A woman has to plan smartly and focus on the right investment instruments, not just for wealth creation for her family but also to fulfill all her goals in life. Generally, these are the goals in a young woman’s life
- Education for Children
- Building a corpus for herself
- Travel or doing things that she wants to do
Today’s woman, especially an independent working woman would not like the idea of her parent’s spending money from their hard-earned savings on her marriage. She would rather save money, invest it wisely and accumulate a corpus that can not only be used for her marriage but honeymoon too. So, if your marriage is 5 years away, you can invest some money in a well chosen balanced fund and follow the SIP route to wealth creation. If your marriage is seven years away or more, you can opt for investing in equity through the mutual fund route. If you are going to be married in the next few years, you can invest some money in a liquid fund through SIP, so that you can withdraw whenever you want. In any case, the invested money will fetch you higher returns than bank deposits.
Education for Children
Every parent wants the best, high quality education for their kids. If you are a smart lady, you can start now. Even an SIP of just Rs. 450 every month can help you accumulate a corpus of Rs. 10 lakhs to fund your child’s higher education.

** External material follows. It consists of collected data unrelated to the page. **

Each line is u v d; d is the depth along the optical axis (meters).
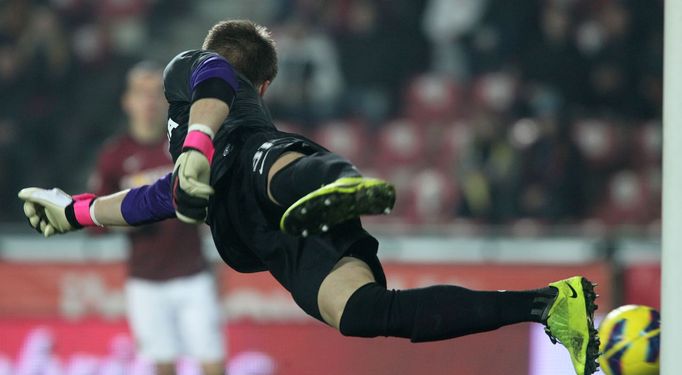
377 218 33.22
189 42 44.78
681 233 11.16
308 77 39.25
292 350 25.42
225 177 12.06
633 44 39.84
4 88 40.44
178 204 10.77
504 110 38.16
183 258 24.84
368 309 11.12
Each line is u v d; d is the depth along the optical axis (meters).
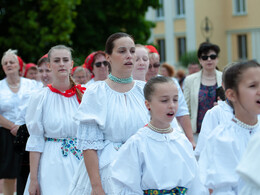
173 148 3.12
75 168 4.05
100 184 3.31
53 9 14.73
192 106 5.89
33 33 15.24
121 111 3.43
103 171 3.35
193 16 27.53
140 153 3.08
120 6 18.09
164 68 9.70
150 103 3.13
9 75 6.27
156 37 29.00
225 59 29.22
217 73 5.86
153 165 3.07
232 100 3.02
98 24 18.34
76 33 17.80
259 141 2.27
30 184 4.05
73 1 14.98
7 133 6.21
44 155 4.09
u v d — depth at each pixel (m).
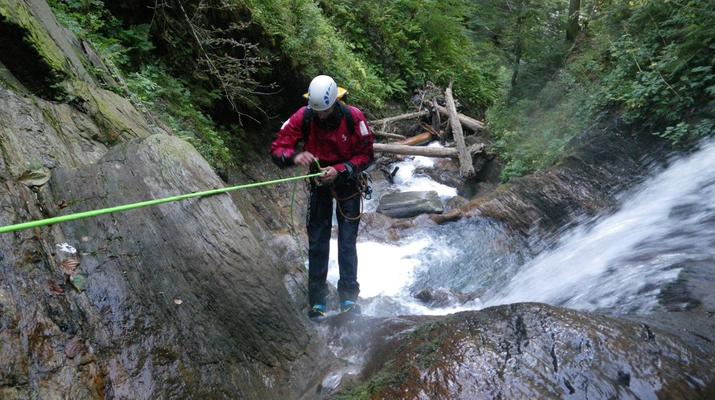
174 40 6.88
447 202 8.32
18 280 2.08
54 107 3.28
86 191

Building a corpus for yourself
Invest in a tax-saving equity mutual fund to create wealth on a long-term basis. Even if you invest Rs. 5000 every month (SIP) for a period of ten years, on an average, you will have accumulated Rs. 13 lakh with an annualized yield of more than 15 percent. By your retirement, you will have accumulated an enviable corpus of wealth. It is much better than parking you money in a bank or conservative assets that do not yield profits like an equity fund would do, on a long-term basis.

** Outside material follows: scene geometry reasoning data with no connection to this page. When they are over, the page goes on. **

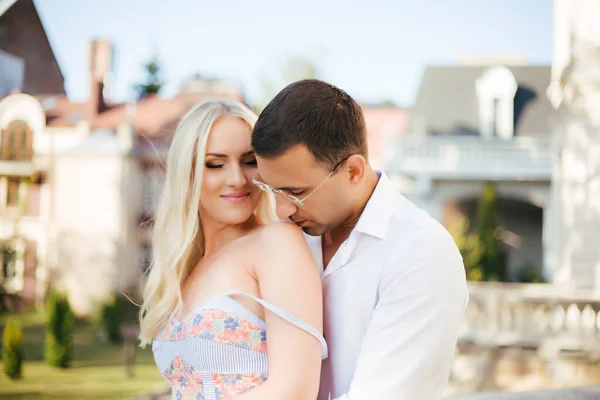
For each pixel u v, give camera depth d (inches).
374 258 56.8
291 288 54.1
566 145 402.0
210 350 58.0
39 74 681.6
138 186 618.2
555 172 439.5
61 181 620.1
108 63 685.9
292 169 53.6
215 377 58.4
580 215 389.1
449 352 55.2
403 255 55.1
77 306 593.3
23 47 661.9
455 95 681.0
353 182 56.2
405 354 53.4
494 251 550.6
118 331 479.8
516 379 267.1
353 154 55.6
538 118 659.4
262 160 54.5
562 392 78.4
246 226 67.7
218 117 63.1
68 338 384.2
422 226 56.1
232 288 59.3
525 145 589.6
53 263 605.6
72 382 343.6
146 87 899.4
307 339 52.9
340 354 58.1
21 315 579.8
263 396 51.2
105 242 611.2
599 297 290.0
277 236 57.6
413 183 612.4
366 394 52.9
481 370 271.7
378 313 55.1
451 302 54.3
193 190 64.6
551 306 291.9
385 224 56.9
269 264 56.5
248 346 58.1
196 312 59.8
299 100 53.5
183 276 66.6
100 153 616.1
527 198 622.8
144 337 66.6
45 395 313.9
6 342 350.6
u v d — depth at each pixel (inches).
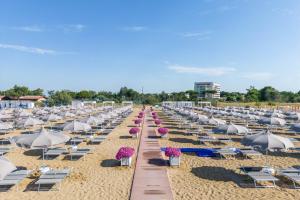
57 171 447.5
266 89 4261.8
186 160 570.6
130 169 506.6
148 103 3570.4
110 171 494.3
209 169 510.0
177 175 474.3
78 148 632.4
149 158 582.9
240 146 718.5
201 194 390.9
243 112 1531.7
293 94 4311.0
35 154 613.3
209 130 979.3
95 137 777.6
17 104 2437.3
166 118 1492.4
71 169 503.5
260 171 456.4
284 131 999.6
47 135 497.0
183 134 920.3
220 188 414.9
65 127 651.5
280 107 2679.6
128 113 1704.0
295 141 770.2
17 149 658.2
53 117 1069.1
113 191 399.9
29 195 383.6
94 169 506.0
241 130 664.4
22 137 496.7
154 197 372.8
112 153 629.3
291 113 1362.0
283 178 457.7
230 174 482.0
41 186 416.8
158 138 838.5
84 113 1595.7
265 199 374.3
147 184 422.9
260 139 475.2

It is ideal to decide on the money that you would invest as SIP amount in accordance with the goals you have in mind – whether, it is travel, retirement planning, starting a business etc. You need to assess your risk-taking ability – would you be able to stand volatility in the markets and bear losses in the first few years for exceedingly high returns in the long term? Or would you be happy with regular and stable returns on a consistent basis? You can take the advice of your financial advisor and invest in the right mutual fund instruments in accordance with your goals, on a time-bound basis.
Mutual Funds exclusively for women
There are some mutual funds like UTI Mahila Unit Scheme (balanced fund), that empower women with financial freedom. These funds help women with greater financial stability and offer capital appreciation For the UTI Mahila Unit Scheme; the woman can be an Indian or an NRI, above 18 years of age.